Choosing between syslog-ng vs rsyslog depending on the default logs setup

I do not remember why I started using rsyslog instead of syslog-ng. Syslog-ng people provides a comparison page while rsyslog’s point out how their software is rocket-fast. Why changing at all?

From Debian changelog:

rsyslog (8.2210.0-3) unstable; urgency=medium

  * Stop splitting up mail.*
    This avoids having mail related messages duplicated in mail.log and
    mail.{info,warn,err}. (Closes: #508376)
  * Drop catch-all log files /var/log/{messages,debug}
    Avoid unnecessary duplication as those log messages end up in
    /var/log/syslog anyway. (Closes: #580552)
  * Stop splitting lpr facility into its own log file.
    The default printing system CUPS is not using this facility so its
    basically unused nowadays.
  * Stop splitting daemon facility into its own log file.
    The daemon facility is too vaguely defined to be really useful and since
    those log messages end up in /var/log/syslog anyway, stop duplicating
    them.
  * Split cron facility into its own log file /var/log/cron.log.
    The cron facility is widely used and limited enough in scope to have it
    split out separately. (Closes: #625483)
  [...]
 -- Michael Biebl <biebl@debian.org>  Sat, 29 Oct 2022 22:54:41 +0200

All the convenient log splitting there for decades were just deconfigured.
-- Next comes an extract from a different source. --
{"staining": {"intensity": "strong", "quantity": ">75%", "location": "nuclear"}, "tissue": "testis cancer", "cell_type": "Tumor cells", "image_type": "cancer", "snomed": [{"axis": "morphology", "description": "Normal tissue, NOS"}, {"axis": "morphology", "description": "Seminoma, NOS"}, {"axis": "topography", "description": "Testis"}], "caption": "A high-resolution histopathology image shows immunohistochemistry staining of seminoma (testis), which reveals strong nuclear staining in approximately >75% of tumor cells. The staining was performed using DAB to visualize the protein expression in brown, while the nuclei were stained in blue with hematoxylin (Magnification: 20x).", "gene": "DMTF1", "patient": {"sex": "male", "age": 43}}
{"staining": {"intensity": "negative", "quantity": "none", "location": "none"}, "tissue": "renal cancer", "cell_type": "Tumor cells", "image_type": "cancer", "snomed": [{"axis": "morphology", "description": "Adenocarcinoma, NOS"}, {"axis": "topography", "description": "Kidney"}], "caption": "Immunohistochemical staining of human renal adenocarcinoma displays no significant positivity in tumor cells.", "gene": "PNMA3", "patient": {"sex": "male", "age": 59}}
No matter if people had fail2ban or similar setup based on them and find a specific interest of parsing rather smaller than bigger logs.

A bug report about how mail.info and mail.log were identifical led maintainer Michael Biebl to explain:

I copied the old sysklogd syslog.conf almost verbatim, to be as compatible as possible and not break any existing setups (like log checkers and stuff, which might look for those files.) So, for lenny, I definitely don’t want to change that. But it is something that could be looked into early during the squeeze cycle. Such a change though should probably be discussed on debian-devel first.

Was it discussed on debian-devel in the end? cron managed to keep its log for now. But a report initially complaining that messages of a certain severity seem discarded by default transformed into a request to remove duplicates. Maintainer Michael Biebl wrote:

I never understood why we had those separate files, and the current rsyslog.conf is basically a result of keeping what the old sysklogd shipped. I need to bring that up on the mailing list, guess.

So I guess it was discussed on the mailing-list, in the end. But was it discussed only for rsyslog and not syslog-ng? In any case, switching to syslog-ng prevents me from bothering changing my setup and allows me to check split logs still easier to read and parse than massive catch-all /var/log/syslog.